Why Great Leaders Expect Everyone to Be Great

This is a great article for any leader who challenges the status quo. This article validates you. I really like this one. I hop you do to. This article is written by LOLLY DASKAL.

Great leaders expect greatness from themselves and in turn they challenge others to be great too.

They challenge people to do better, be better and to meet a higher standard.

They do it because settling for substandard, low quality, second rate leadership is not an option.

Great leaders set high standards for their own performance, and for those around them.

Leadership is about service to others, being your best so you can offer your best.

The high standards of great leaders extend beyond the work they do include being a person of character, a leader of integrity and one who inspires the same in those around them.

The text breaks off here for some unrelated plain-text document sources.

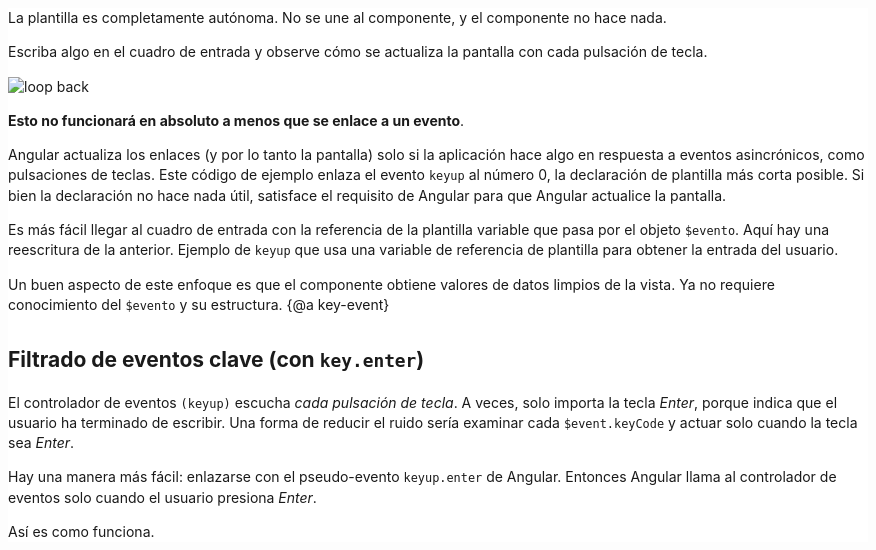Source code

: La plantilla es completamente autónoma. No se une al componente,
y el componente no hace nada.

Escriba algo en el cuadro de entrada y observe cómo se actualiza la pantalla con cada pulsación de tecla.


<div class="lightbox">
  <img src='generated/images/guide/user-input/keyup-loop-back-anim.gif' alt="loop back">
</div>



<div class="alert is-helpful">



**Esto no funcionará en absoluto a menos que se enlace a un evento**.

Angular actualiza los enlaces (y por lo tanto la pantalla)
solo si la aplicación hace algo en respuesta a eventos asincrónicos, como pulsaciones de teclas.
Este código de ejemplo enlaza el evento `keyup`
al número 0, la declaración de plantilla más corta posible.
Si bien la declaración no hace nada útil,
satisface el requisito de Angular para que Angular actualice la pantalla.

</div>



Es más fácil llegar al cuadro de entrada con la referencia de la plantilla
variable que pasa por el objeto `$evento`. Aquí hay una reescritura de la anterior.
Ejemplo de `keyup` que usa una variable de referencia de plantilla para obtener la entrada del usuario.

<code-example path="user-input/src/app/keyup.components.ts" region="key-up-component-2" header="src/app/keyup.components.ts (v2)"></code-example>



Un buen aspecto de este enfoque es que el componente obtiene valores de datos limpios de la vista.
Ya no requiere conocimiento del `$evento` y su estructura.
{@a key-event}


## Filtrado de eventos clave (con `key.enter`)
El controlador de eventos `(keyup)` escucha *cada pulsación de tecla*.
A veces, solo importa la tecla _Enter_, porque indica que el usuario ha terminado de escribir.
Una forma de reducir el ruido sería examinar cada `$event.keyCode` y actuar solo cuando la tecla sea _Enter_.

Hay una manera más fácil: enlazarse con el pseudo-evento `keyup.enter` de Angular.
Entonces Angular llama al controlador de eventos solo cuando el usuario presiona _Enter_.

<code-example path="user-input/src/app/keyup.components.ts" region="key-up-component-3" header="src/app/keyup.components.ts (v3)"></code-example>



Así es como funciona.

Here are some of the ways great leaders elevate the standard for themselves and for others:

Establish clarity. Standards reflect values, so before you establish or change them you need to know with certainty what’s most important to you and communicate that with clarity. When you’re clear on values, making decisions becomes much simpler.

Show self-respect. Never lower your standards for anyone or anything. The self-respect that comes with firm standards is everything. Whatever everyone around you is doing, stay true to your ideals. Do what you need to do and do it with meaning and purpose.

Passionately protest mediocrity. “Good enough” are some of the most dangerous words a leader can hear. Nothing great was ever established on a foundation of mediocrity. Always demand more from yourself than anyone else could ever expect.

Never let anyone tell you your standards are too high. There’s nothing wrong with wanting the best for yourself and your team. When you shift your standards you create change—positive change when you raise standards, negative change when you lower them.

Protect your standards. Make sure people know what’s expected, and be consistent in enforcing those expectations. If you allow disrespect, that’s what you’ll receive.

Never apologize for demanding excellence. Never apologize for high standards. Those who rise up to meet them are the ones you want around you; those who try and need help are the ones you can work with; and the ones who reject it aren’t your people anyway.

Lead from within: When it comes to standards, one thing I’ve found to be true: However high or low you place your standards, that’s how far people will rise.